Hope Michelson and Sarah Janzen, a team from Agricultural and Consumer Economics, worked with the International Institute of Tropical Agriculture to further their work on small farmer beliefs about fertilizer quality.
The pair reported several impacts directly related to the Global Academy experience, including allowing for a graduate student to travel to Tanzania to collect data. They also built connections with the Alliance for a Green Revolution for Africa and faculty at Sokoine University of Agriculture in Morogoro.
Agricultural and Biological Engineering's Ann Witmer joined up with Bernard Scully in the Department of Music to travel to the Aymaran plains of Bolivia to engage with rural communities and explore both music and technology.
"We visited five rural communities as well as the city of La Paz, and were joined by the concert master of the Bolivian National Orchestra. Spontaneous music events provided my partner with insights into indigenous music, while explorations of food, energy, and water technologies with a partner NGO and Universidad Privada Boliviana (UPB) generated stronger understanding of place-based solutions to infrastructure needs. Constant conversations between principal investigators assisted us both in reframing our understanding of own disciplines through comparison of experiences," says Witmer.

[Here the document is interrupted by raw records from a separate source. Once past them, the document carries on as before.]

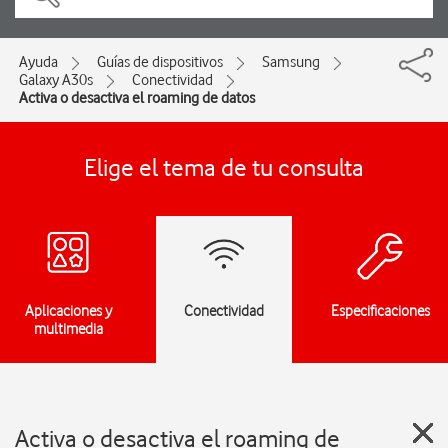
Ayuda
Guías de dispositivos
Samsung
Galaxy A30s
Conectividad
Activa o desactiva el roaming de datos
Elige el tema de tu consulta
Aplicaciones y
Conectividad
Especificaciones
multimedia
Activa o desactiva el roaming de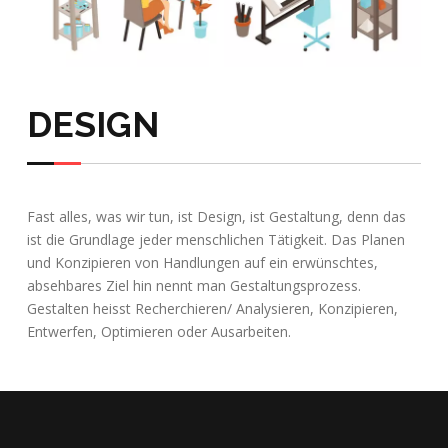
DESIGN
Fast alles, was wir tun, ist Design, ist Gestaltung, denn das
ist die Grundlage jeder menschlichen Tätigkeit. Das Planen
und Konzipieren von Handlungen auf ein erwünschtes,
absehbares Ziel hin nennt man Gestaltungsprozess.
Gestalten heisst Recherchieren/ Analysieren, Konzipieren,
Entwerfen, Optimieren oder Ausarbeiten.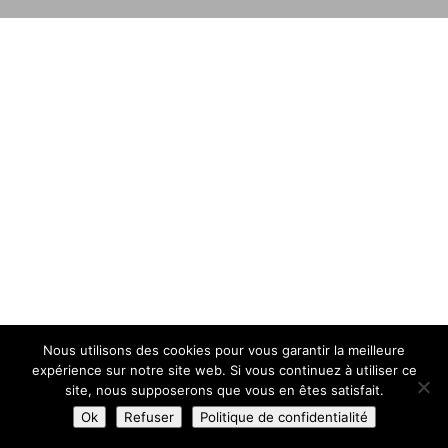
Nous utilisons des cookies pour vous garantir la meilleure
expérience sur notre site web. Si vous continuez à utiliser ce
site, nous supposerons que vous en êtes satisfait.
Ok
Refuser
Politique de confidentialité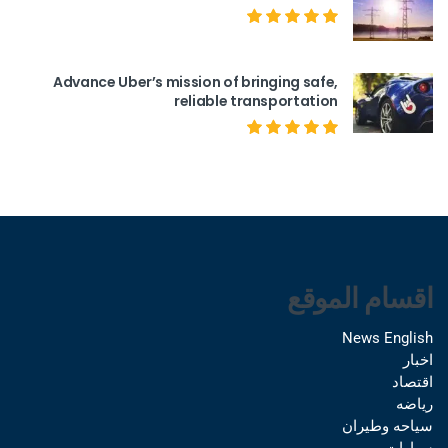
Advance Uber’s mission of bringing safe,
reliable transportation
اقسام الموقع
News English
اخبار
اقتصاد
رياضه
سياحه وطيران
سيارات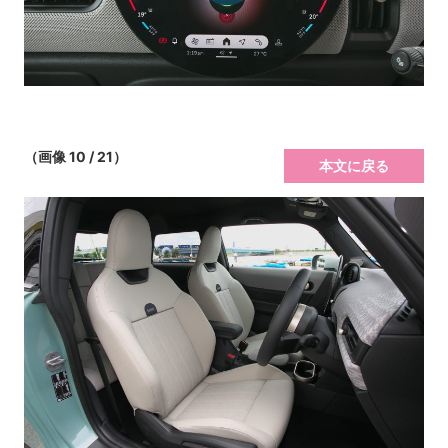
（画像 10 / 21）
本文に戻る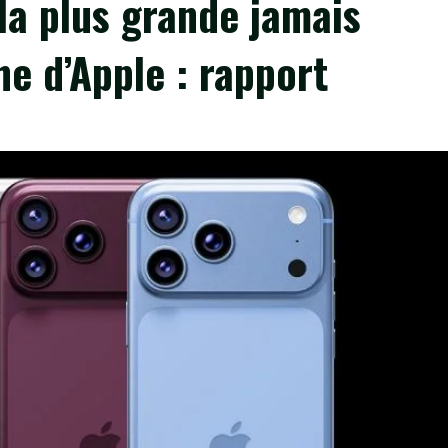
la plus grande jamais
ne d’Apple : rapport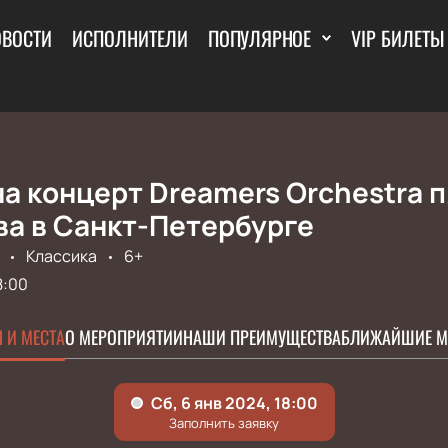
ОВОСТИ
ИСПОЛНИТЕЛИ
ПОПУЛЯРНОЕ
VIP БИЛЕТЫ
а концерт Dreamers Orchestra 
ва в Санкт-Петербурге
Классика
6+
8:00
 И МЕСТА
О МЕРОПРИЯТИИ
НАШИ ПРЕИМУЩЕСТВА
БЛИЖАЙШИЕ М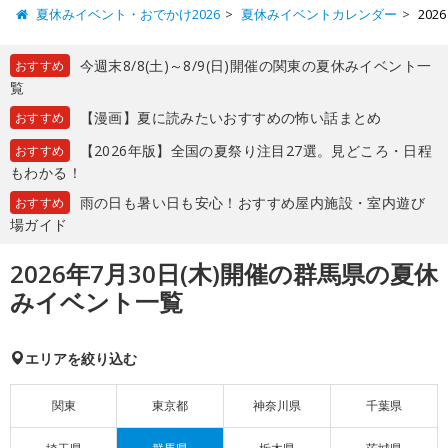
夏休みイベント・おでかけ2026
夏休みイベントカレンダー
20
今週末8/8(土)～8/9(日)開催の関東の夏休みイベント一
おすすめ
覧
【漫画】夏に読みたいおすすめの怖い話まとめ
おすすめ
【2026年版】全国の夏祭り注目27選。見どころ・日程
おすすめ
もわかる！
雨の日も暑い日も安心！おすすめ屋内施設・室内遊び
おすすめ
場ガイド
2026年7月30日(木)開催の群馬県の夏休
みイベント一覧
エリアを絞り込む
関東
東京都
神奈川県
千葉県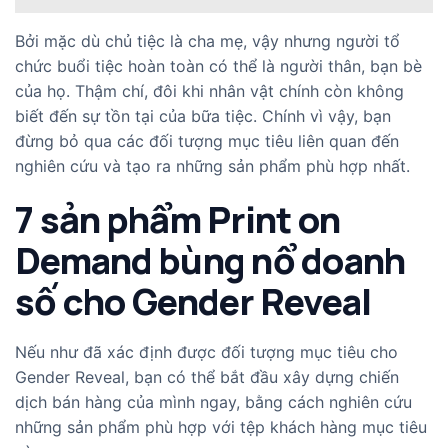
Bởi mặc dù chủ tiệc là cha mẹ, vậy nhưng người tổ
chức buổi tiệc hoàn toàn có thể là người thân, bạn bè
của họ. Thậm chí, đôi khi nhân vật chính còn không
biết đến sự tồn tại của bữa tiệc. Chính vì vậy, bạn
đừng bỏ qua các đối tượng mục tiêu liên quan đến
nghiên cứu và tạo ra những sản phẩm phù hợp nhất.
7 sản phẩm Print on
Demand bùng nổ doanh
số cho Gender Reveal
Nếu như đã xác định được đối tượng mục tiêu cho
Gender Reveal, bạn có thể bắt đầu xây dựng chiến
dịch bán hàng của mình ngay, bằng cách nghiên cứu
những sản phẩm phù hợp với tệp khách hàng mục tiêu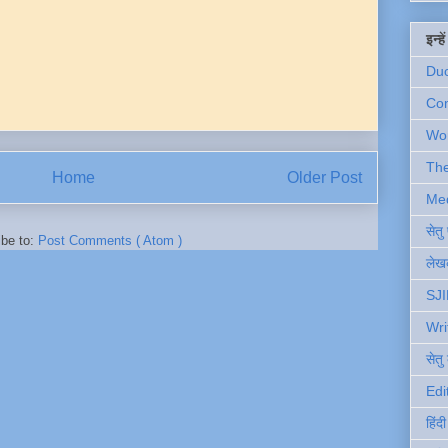
इन्ह
Du
Com
Wo
Th
Home
Older Post
Me
सेत
ibe to:
Post Comments ( Atom )
लेखक
SJI
Wri
सेतु
Edi
हिंद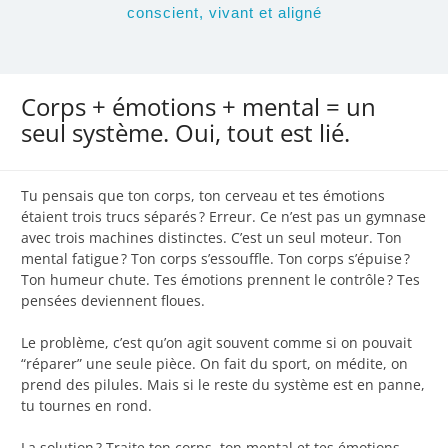
conscient, vivant et aligné
Corps + émotions + mental = un
seul système. Oui, tout est lié.
Tu pensais que ton corps, ton cerveau et tes émotions
étaient trois trucs séparés ? Erreur. Ce n’est pas un gymnase
avec trois machines distinctes. C’est un seul moteur. Ton
mental fatigue ? Ton corps s’essouffle. Ton corps s’épuise ?
Ton humeur chute. Tes émotions prennent le contrôle ? Tes
pensées deviennent floues.
Le problème, c’est qu’on agit souvent comme si on pouvait
“réparer” une seule pièce. On fait du sport, on médite, on
prend des pilules. Mais si le reste du système est en panne,
tu tournes en rond.
La solution ? Traite ton corps, ton mental et tes émotions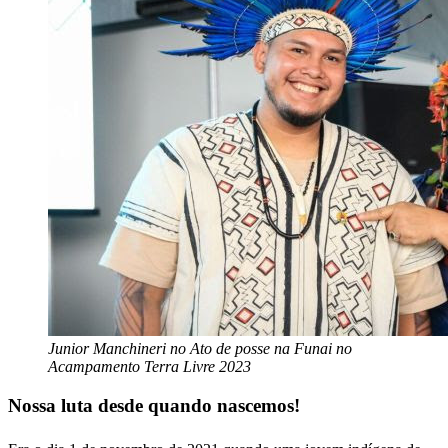
Junior Manchineri no Ato de posse na Funai no
Acampamento Terra Livre 2023
Nossa luta desde quando nascemos!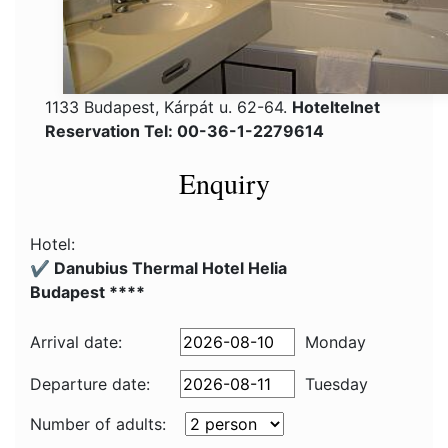
1133 Budapest, Kárpát u. 62-64.
Hoteltelnet
Reservation Tel: 00-36-1-2279614
Enquiry
Hotel:
✔️ Danubius Thermal Hotel Helia
Budapest ****
Arrival date:
Monday
Departure date:
Tuesday
Number of adults: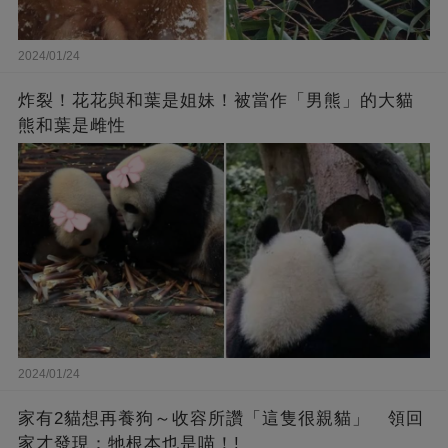
2024/01/24
炸裂！花花與和葉是姐妹！被當作「男熊」的大貓
熊和葉是雌性
2024/01/24
家有2貓想再養狗～收容所讚「這隻很親貓」 領回
家才發現：牠根本也是喵！!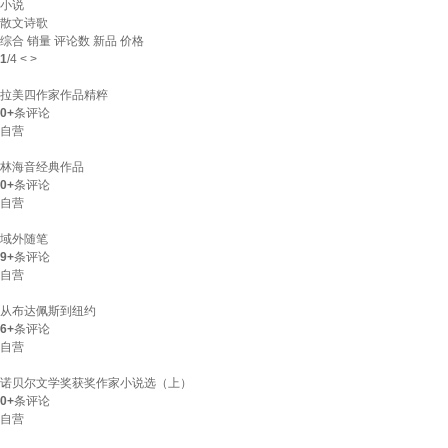
小说
散文诗歌
综合
销量
评论数
新品
价格
1
/
4
<
>
拉美四作家作品精粹
0+
条评论
自营
林海音经典作品
0+
条评论
自营
域外随笔
9+
条评论
自营
从布达佩斯到纽约
6+
条评论
自营
诺贝尔文学奖获奖作家小说选（上）
0+
条评论
自营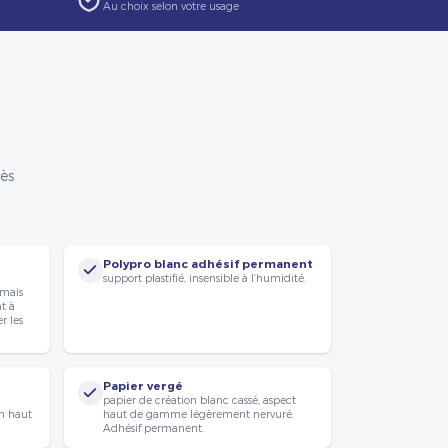
Au choix selon votre usage
rès
Polypro blanc adhésif permanent
support plastifié, insensible à l’humidité.
 mais
nt à
r les
Papier vergé
papier de création blanc cassé, aspect
n haut
haut de gamme légèrement nervuré.
Adhésif permanent.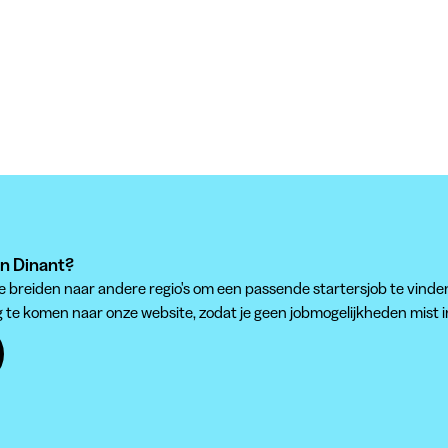
 in Dinant?
te breiden naar andere regio's om een passende startersjob te vinde
g te komen naar onze website, zodat je geen jobmogelijkheden mist i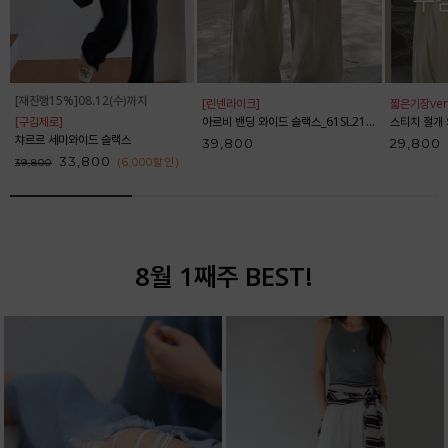
[재진행15%]08.12(수)까지
[린넨라이크]
짧은기장ver
[구김제로]
아르비 밴딩 와이드 슬랙스_61SL2153
스티치 절개 와
챠르르 세미와이드 슬랙스
39,800
29,800
33,800
(6,000
할인
)
39,800
8월 1째주 BEST!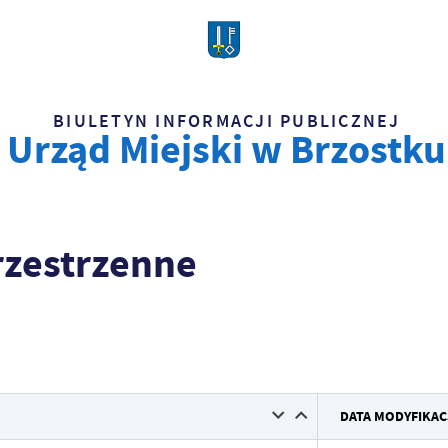
BIULETYN INFORMACJI PUBLICZNEJ
Urząd Miejski w Brzostku
zestrzenne
Data wy
DATA MODYFIKAC
Wytworz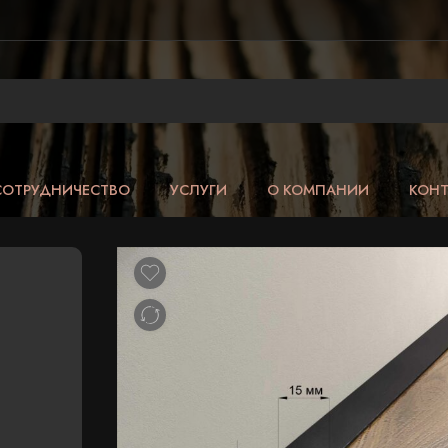
СОТРУДНИЧЕСТВО
УСЛУГИ
О КОМПАНИИ
КОН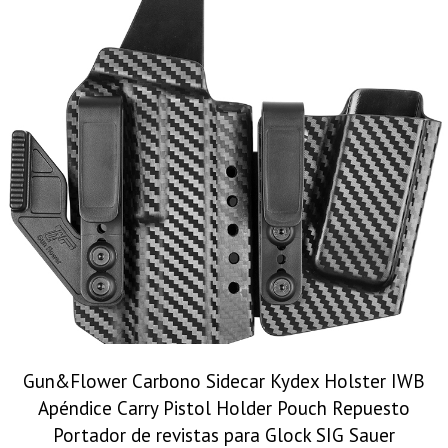
Gun&Flower Carbono Sidecar Kydex Holster IWB
Apéndice Carry Pistol Holder Pouch Repuesto
Portador de revistas para Glock SIG Sauer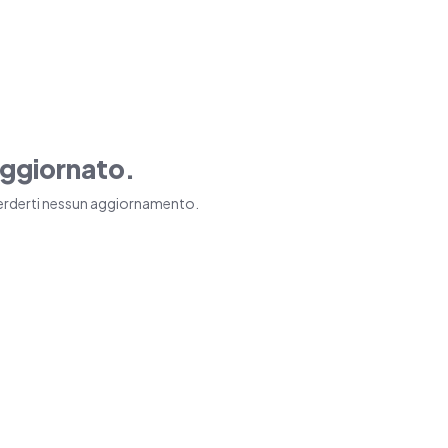
ggiornato.
n perderti nessun aggiornamento.
Iscriviti
 cliccando su “Iscriviti", acconsenti al
sonali da parte di Tecnologia & Innovazione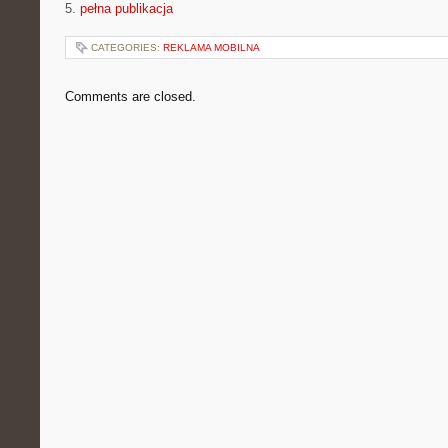
5.
pełna publikacja
CATEGORIES:
REKLAMA MOBILNA
Comments are closed.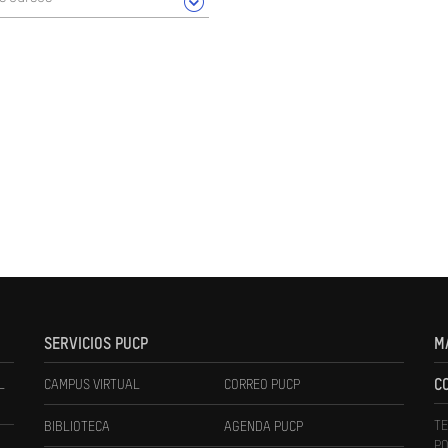
SERVICIOS PUCP
M
L
CAMPUS VIRTUAL
CORREO PUCP
C
TE
BIBLIOTECA
AGENDA PUCP
PO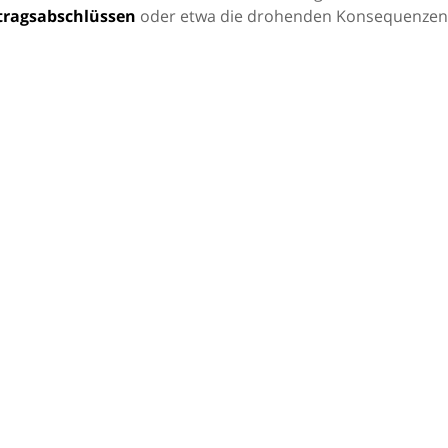
tragsabschlüssen
oder etwa die drohenden Konsequenzen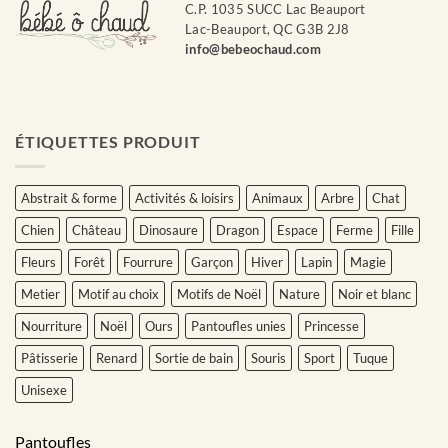
C.P. 1035 SUCC Lac Beauport
Lac-Beauport, QC G3B 2J8
info@bebeochaud.com
ÉTIQUETTES PRODUIT
Abstrait & forme
Activités & loisirs
Animaux
Arbre
Chat
Chien
Château
Dinosaure
Dragon
Espace
Ferme
Fille
Fleurs
Forêt
Fourrure
Garçon
Hiver
Lapin
Magie
Metier
Motif au choix
Motifs de Noël
Nature
Noir et blanc
Nourriture
Noël
Ours
Pantoufles unies
Princesse
Pâtisserie
Renard
Sortie de bain
Souris
Sport
Tuque
Unisexe
Pantoufles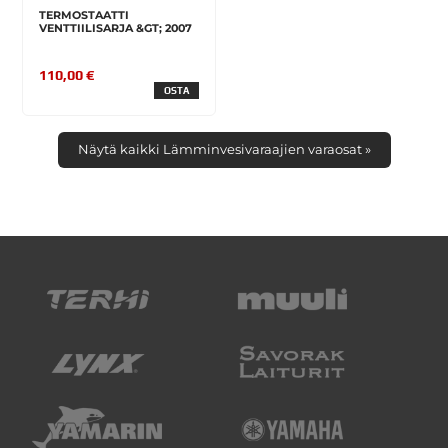
TERMOSTAATTI
VENTTIILISARJA &GT; 2007
110,00 €
OSTA
Näytä kaikki Lämminvesivaraajien varaosat »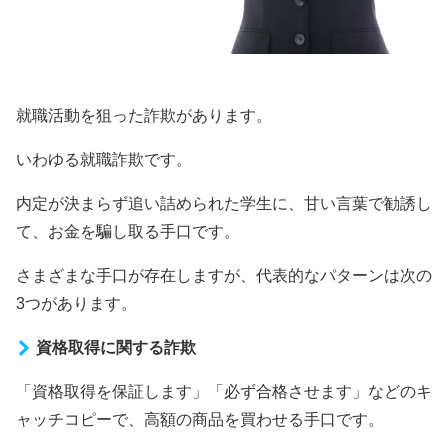
就職活動を狙った詐欺があります。
いわゆる就職詐欺です。
内定が決まらず追い詰められた学生に、甘い言葉で勧誘し
て、お金を騙し取る手口です。
さまざまな手口が存在しますが、代表的なパターンは次の
3つがあります。
資格取得に関する詐欺
「資格取得を保証します」「必ず合格させます」などのキ
ャッチコピーで、高額の商品を買わせる手口です。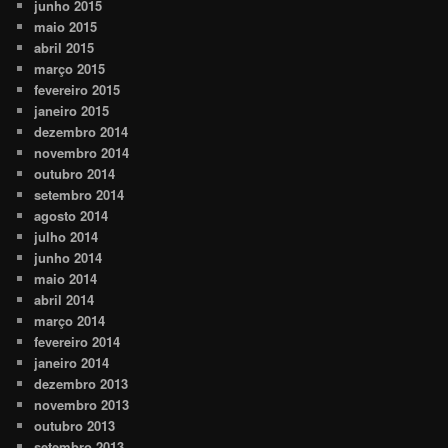
junho 2015
maio 2015
abril 2015
março 2015
fevereiro 2015
janeiro 2015
dezembro 2014
novembro 2014
outubro 2014
setembro 2014
agosto 2014
julho 2014
junho 2014
maio 2014
abril 2014
março 2014
fevereiro 2014
janeiro 2014
dezembro 2013
novembro 2013
outubro 2013
setembro 2013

The pair are already working on a global classroom course for spring 2023 that will include UPB students and are in talks with a publisher about a book that was inspired by the collaboration. They are also hosting a summit this month to "to explore indigenous responses to climate change in the Food-Energy-Water Nexus."
Year after year, faculty and staff report that the Global Academy experience provides valuable personal and professional benefits beyond specific research work as exampled above.
This year's Global Academy participants especially enjoyed:
- Meeting other ACES colleagues interested in international agriculture
- Having comradery and discussions with the others in the group.
- Getting to know about the work of other researchers and research teams in the college
- Building international collaborations
- Enhancing collaboration with ACES team members which will lay the groundwork for future collaborations
Suzana Palaska, associate director in the Office of International Programs, says, "It has been exceptionally rewarding to witness this program's impact on our faculty and staff's ability to engage globally in very profound and impactful way. The College of ACES is a leader in international academic and community engagement efforts, in no small part due to capacity enhancing nature of the Global Academy."
Look for the announcement of the 16th ACES Global Academy cohort soon.